Als mittlere Truppgröße aller beobachteten 294 Trupps ergibt sich ein Wert von 10 Individuen (+ 13), die 243 in westliche bis südliche Richtungen überfliegenden Trupps zählten im Mittel 12 Individuen (+ 14). Der größte beobachtete Trupp bestand aus 102 westsüdwestlich ziehenden Hähern. Während der Hochphase des Einfluges war allerdings eine exakte Abgrenzung der unablässig durchziehenden Eichelhähertrupps kaum möglich. Es wurden nur artreine Trupps festgestellt. Die einzelnen Tagesmittelwerte der Truppgröße steigen bis zum Invasionshöhepunkt relativ kontinuierlich an und fallen zum Ende der Invasion wieder deutlich ab, was den Beobachtungen von GATTER (1974) während der Eichelhäherinvasion 1972/73 in Baden-Württemberg entspricht.

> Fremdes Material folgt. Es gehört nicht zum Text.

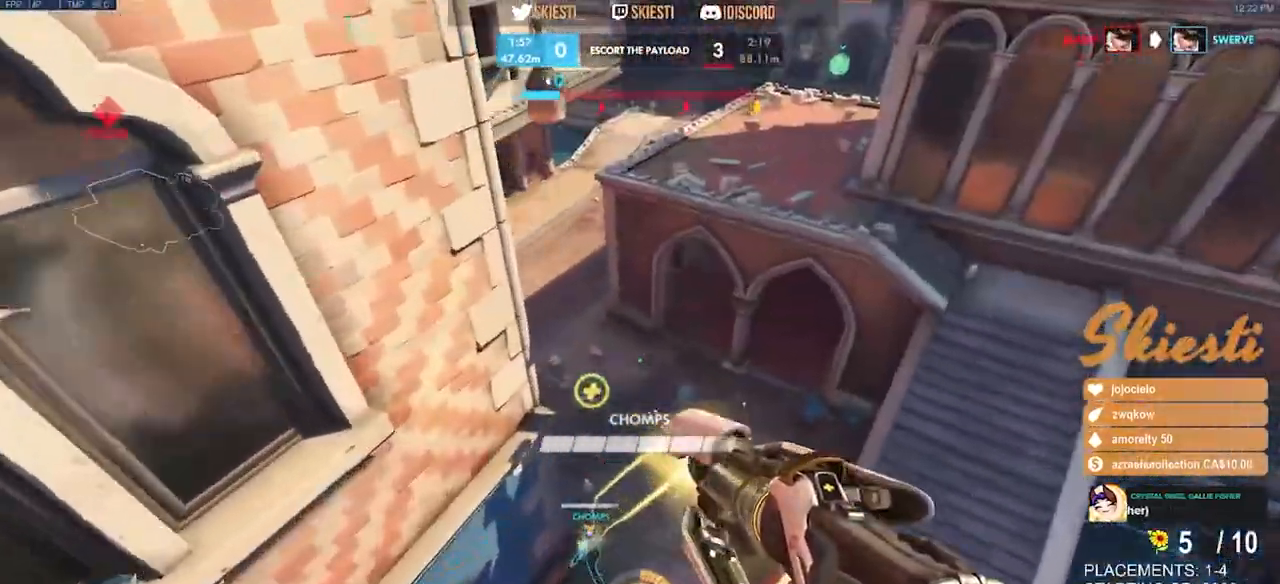
{"keys": ["d", "space"], "mouse": ["right"], "events": [[50, "w", "up"], [167, "space", "up"], [467, "space", "down"]]}
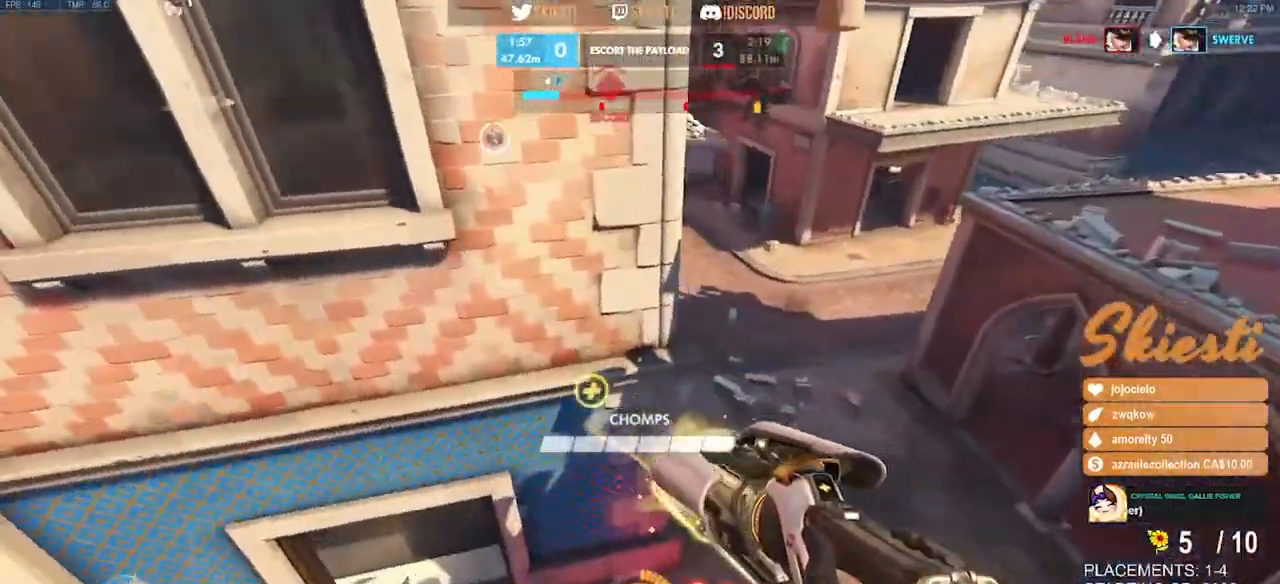
{"keys": ["d"], "mouse": ["right"], "events": [[133, "space", "up"]]}
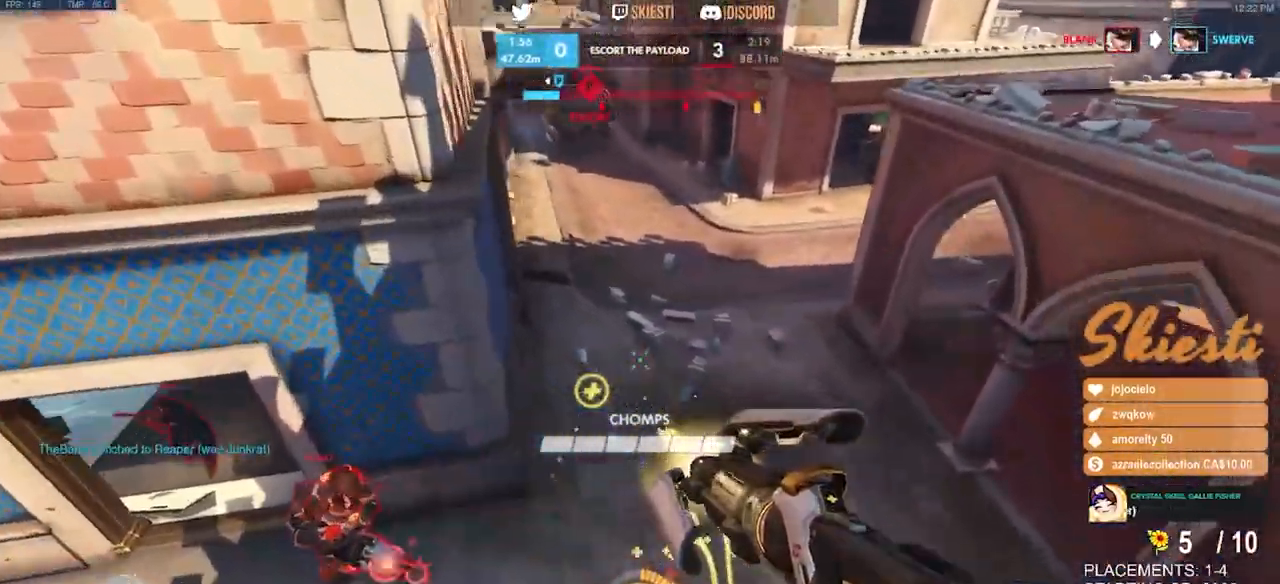
{"keys": ["d", "s", "space"], "mouse": ["right"], "events": [[433, "s", "down"], [433, "space", "down"]]}
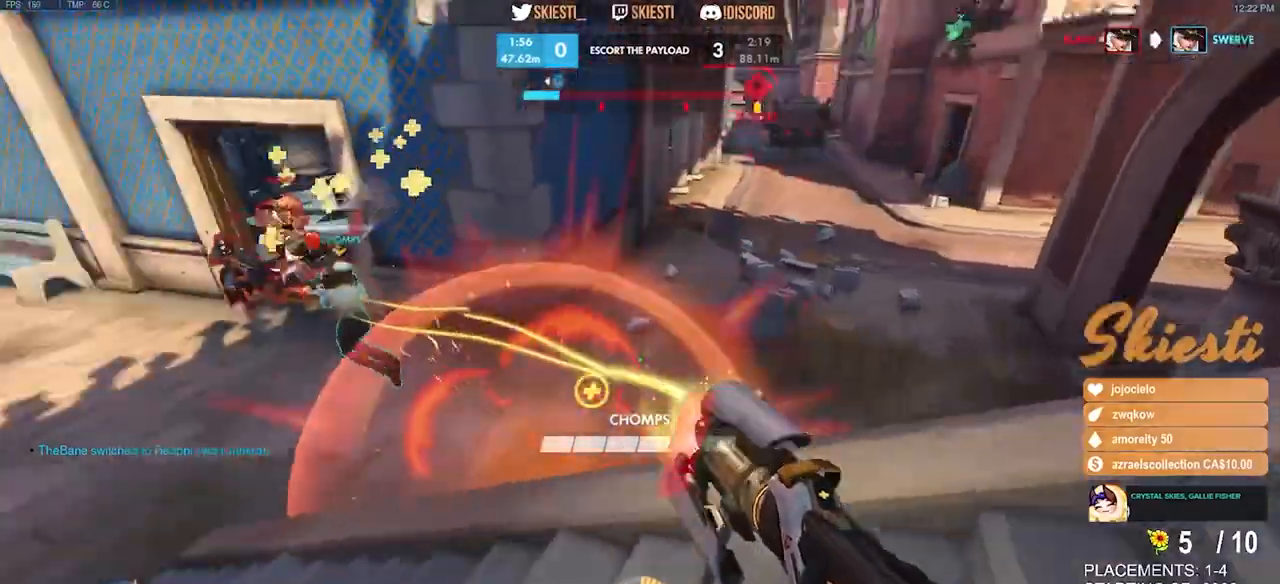
{"keys": ["d", "s"], "mouse": ["right"], "events": [[117, "d", "up"], [200, "space", "up"], [450, "d", "down"]]}
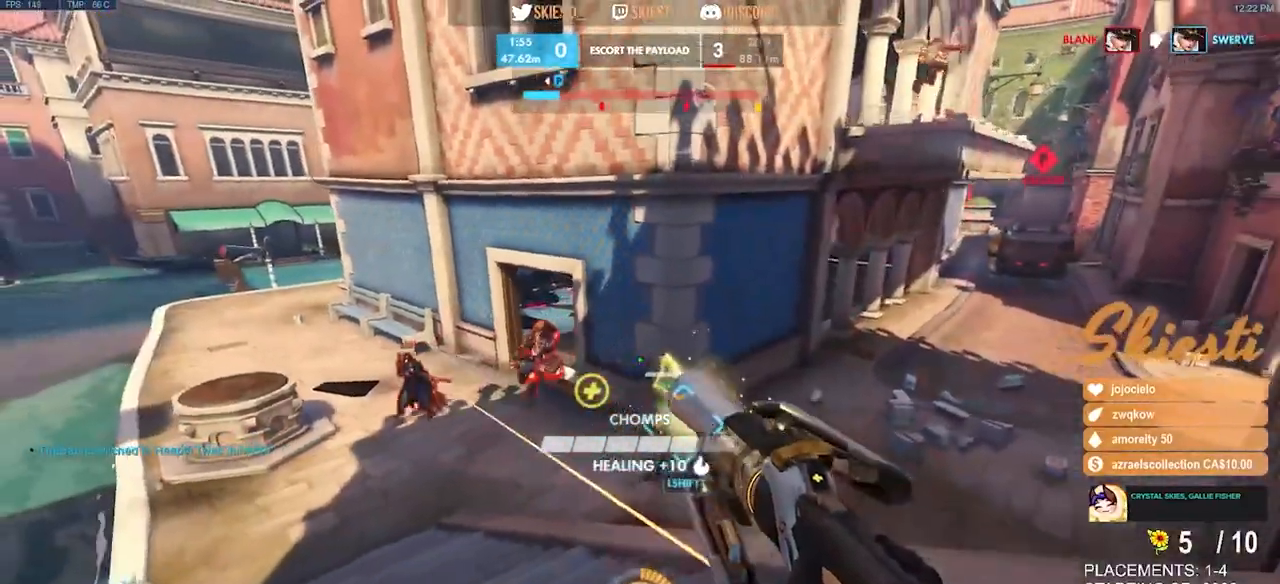
{"keys": ["d"], "mouse": ["right"], "events": [[17, "s", "up"], [350, "ctrl", "down"], [500, "ctrl", "up"]]}
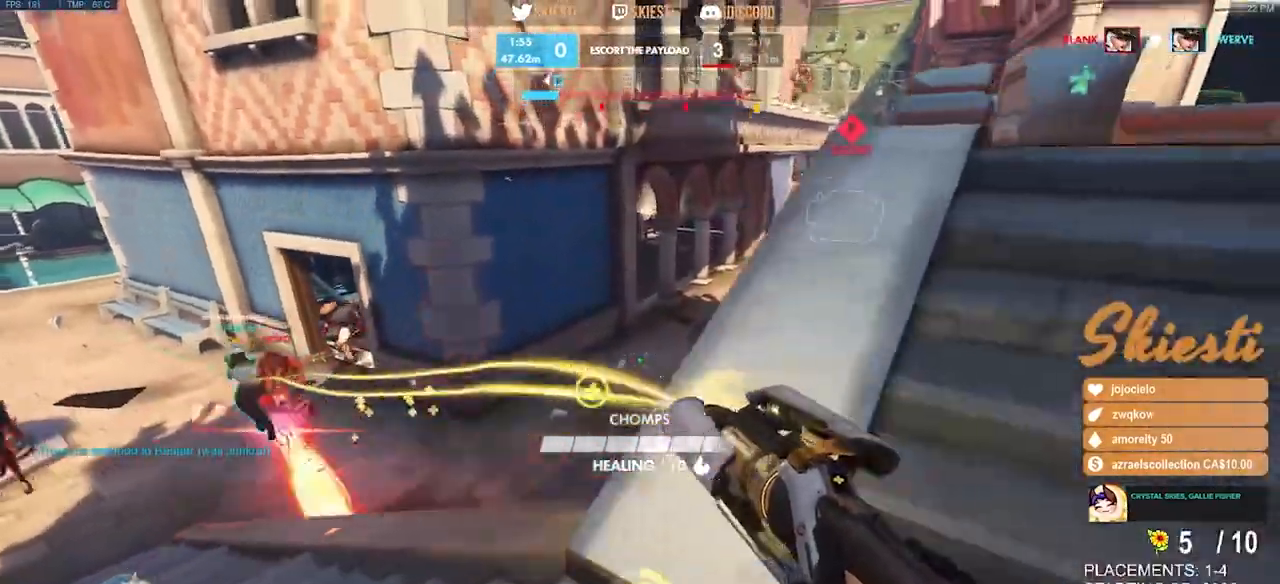
{"keys": ["ctrl", "d", "w"], "mouse": ["right"], "events": [[83, "ctrl", "down"], [233, "w", "down"], [283, "ctrl", "up"], [417, "ctrl", "down"]]}
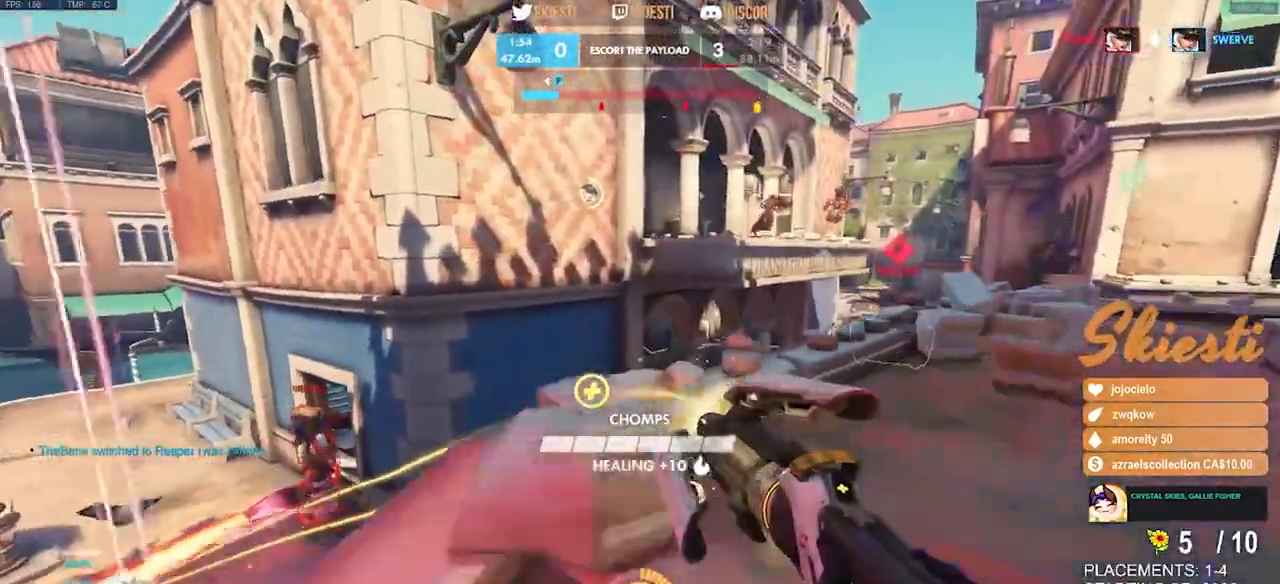
{"keys": ["a"], "mouse": ["right"], "events": [[50, "d", "up"], [67, "ctrl", "up"], [233, "ctrl", "down"], [267, "w", "up"], [350, "a", "down"], [450, "ctrl", "up"]]}
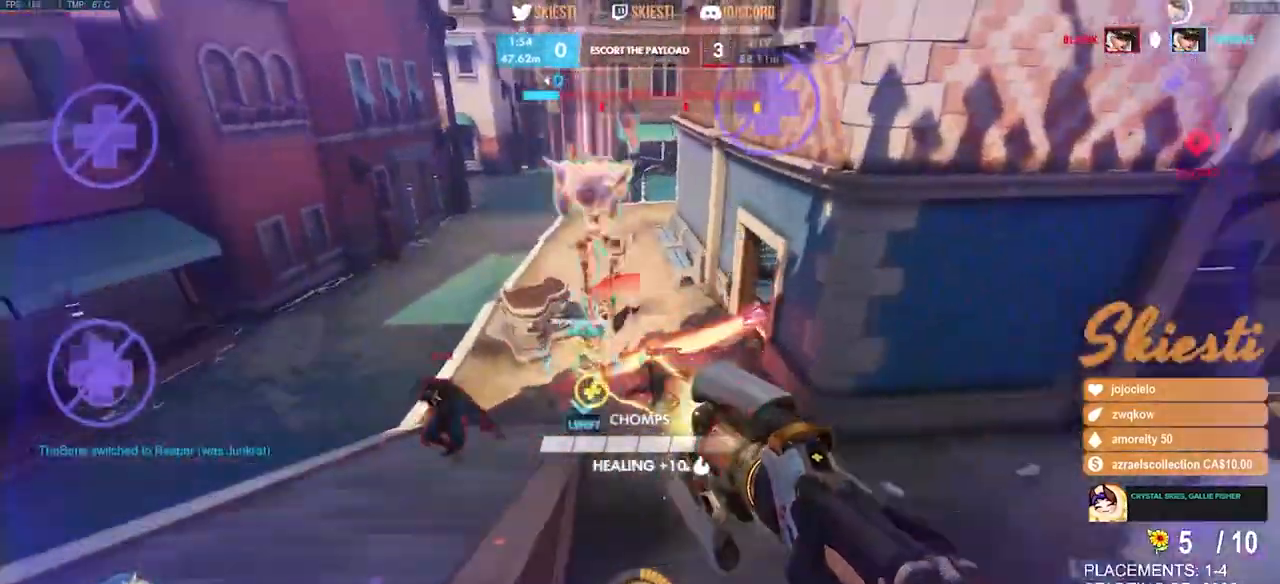
{"keys": ["a", "ctrl", "space"], "mouse": ["right"], "events": [[433, "ctrl", "down"], [500, "space", "down"]]}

Vor 7.30 Uhr MESZ, das entspricht etwa 1 ¼ – ½ h nach Sonnenaufgang – konnten von uns im kontrollierten Zeitraum keine wandernden Häher beobachtet werden. Während der Hochphase des Einfluges zogen Eichelhäher allerdings ab dieser Uhrzeit den gesamten Tag über, also weit über unseren tageszeitlichen Zählzeitraum hinaus, so daß erheblich höhere Tagesmaxima zustande gekommen sein dürften.
Bei Regen und Nebel bzw. Frühdunst fand kein Zug statt (vgl. a. GLUTZ VON BLOTZHEIM et al. 1993).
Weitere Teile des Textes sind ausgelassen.